Exercise details
Reproduce the text of all the records below word for word, leaving out the pictures.

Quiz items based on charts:
——————————

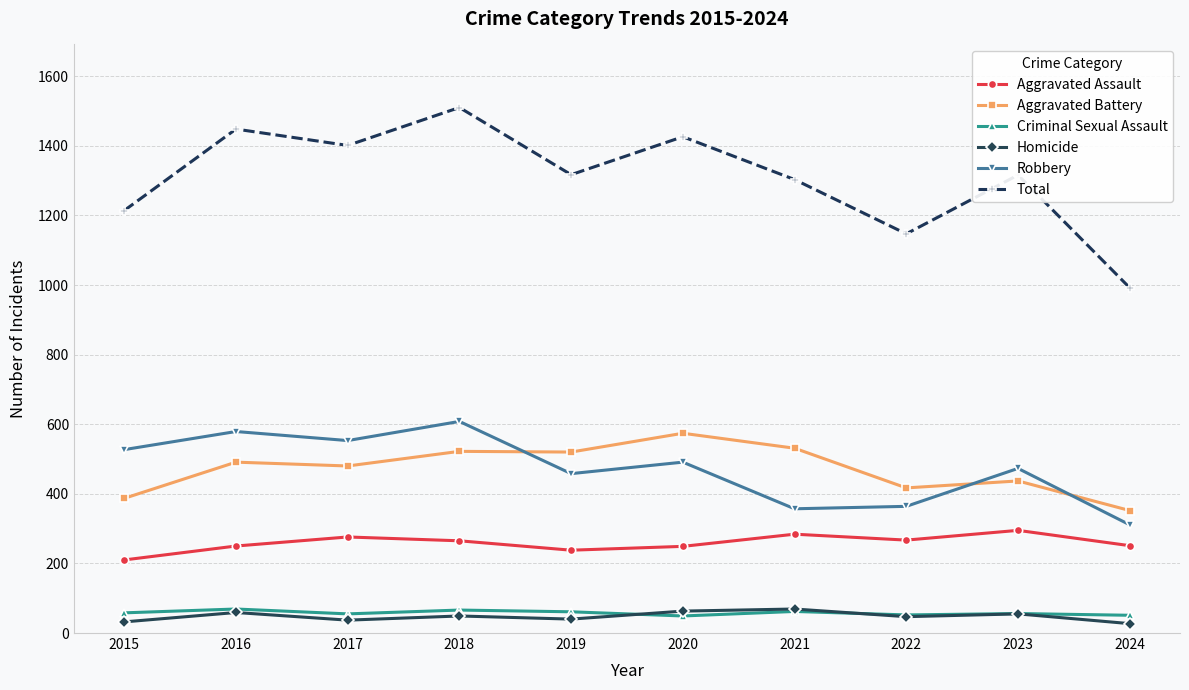

What is the maximum value shown in the chart?

1510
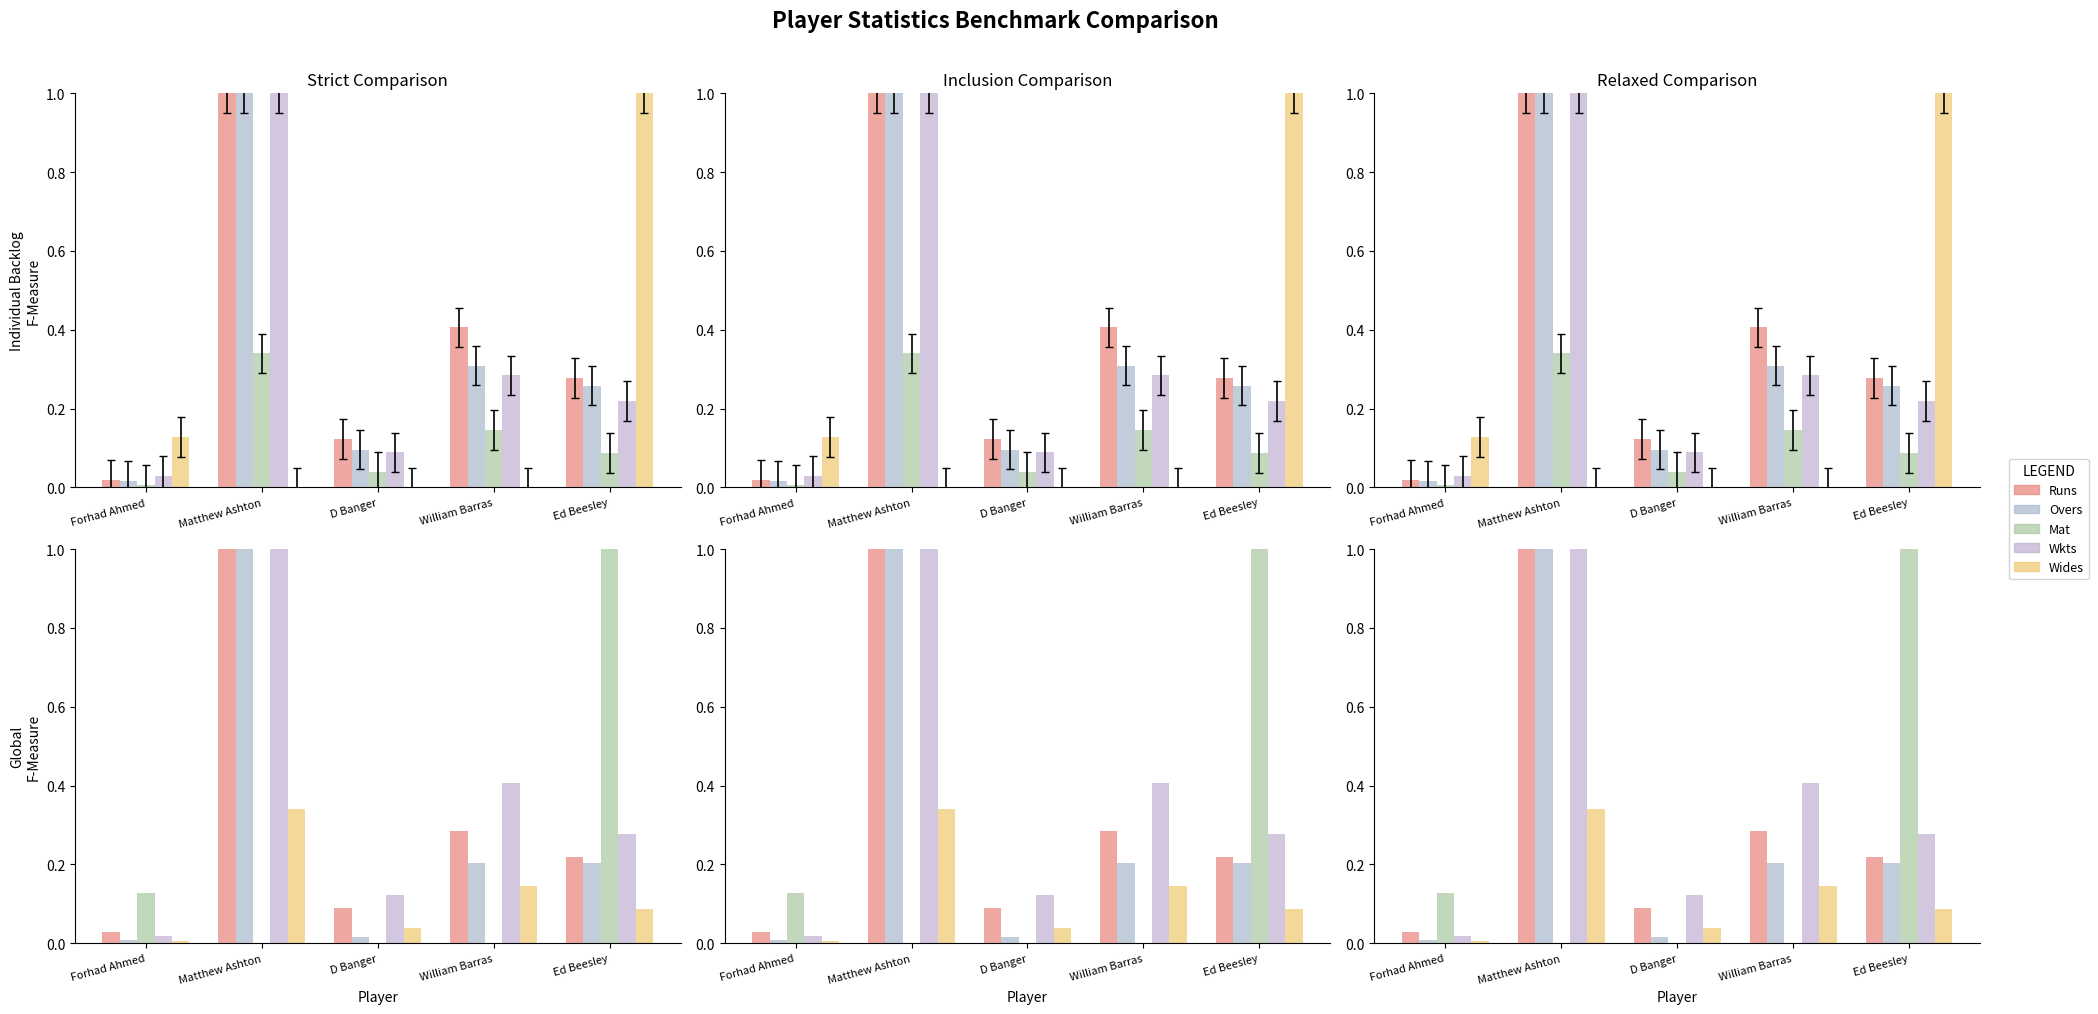

What is the sum of the Mdns values at Matthew Ashton and Ed Beesley?

1.2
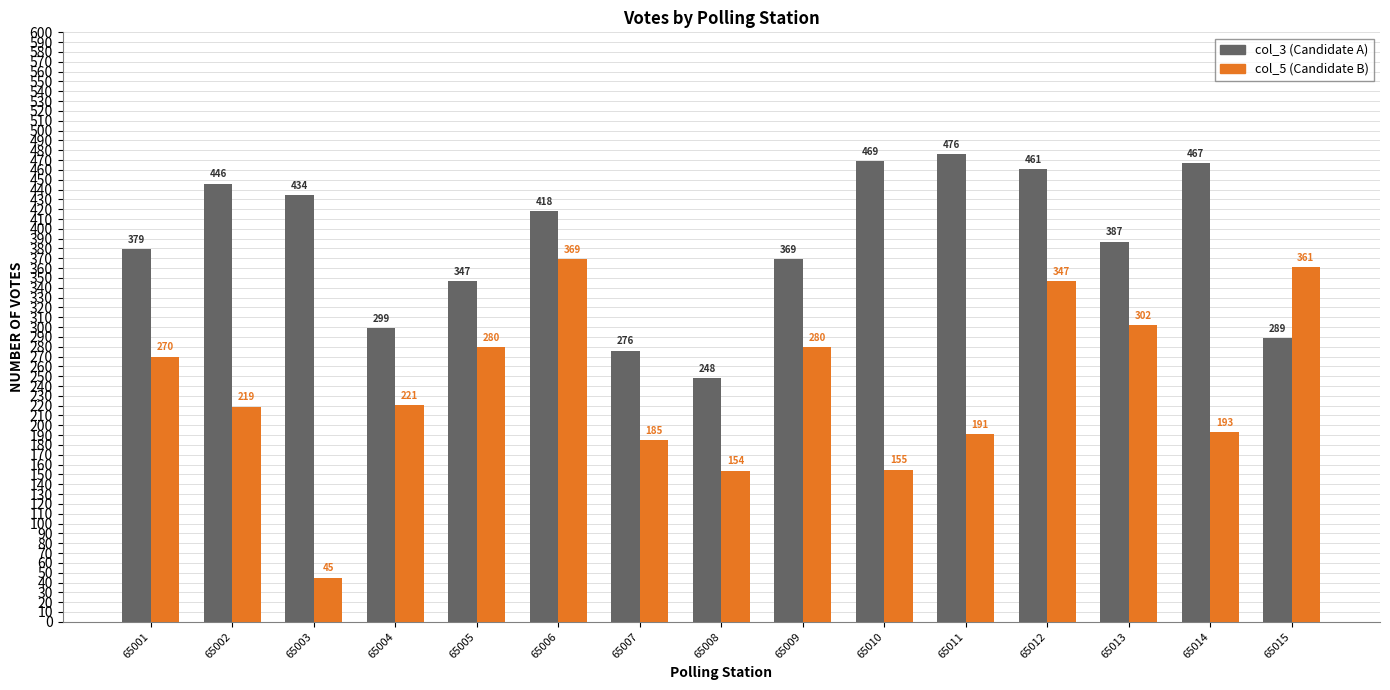

At which category is the sum across all series the highest?

65012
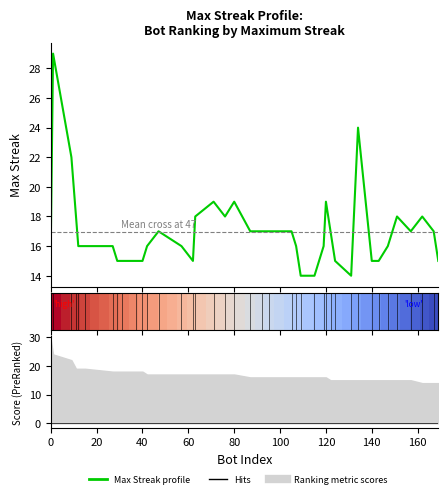

What is the value of the Max Streak profile point at the 22nd from the left?

17.0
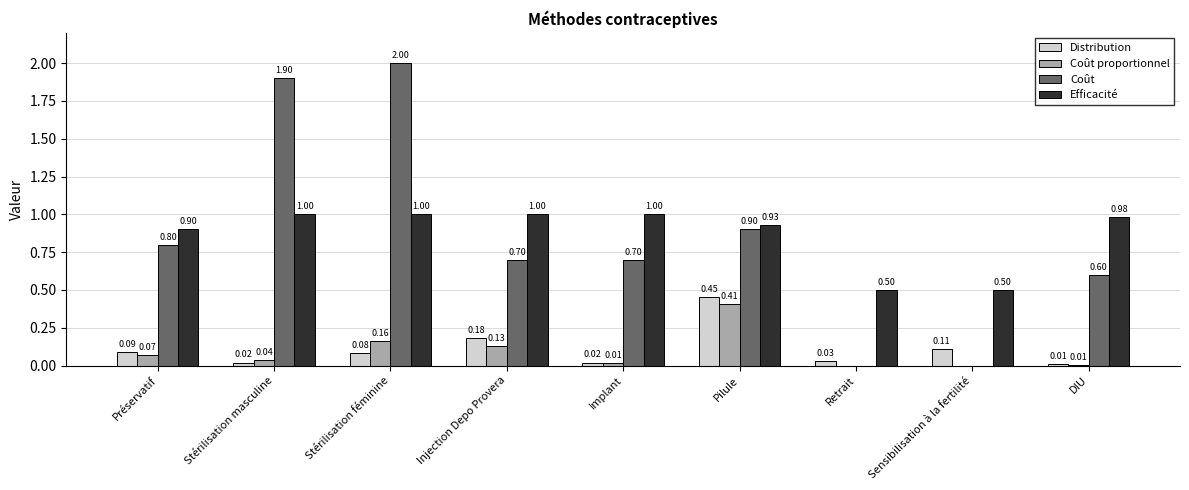

What is the maximum value shown in the chart?

2.0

——————————

Written reply
What is the maximum value shown in the chart?

1510

What is the sum of the Mdns values at Matthew Ashton and Ed Beesley?

1.2

At which category is the sum across all series the highest?

65012

What is the value of the Max Streak profile point at the 22nd from the left?

17.0

What is the maximum value shown in the chart?

2.0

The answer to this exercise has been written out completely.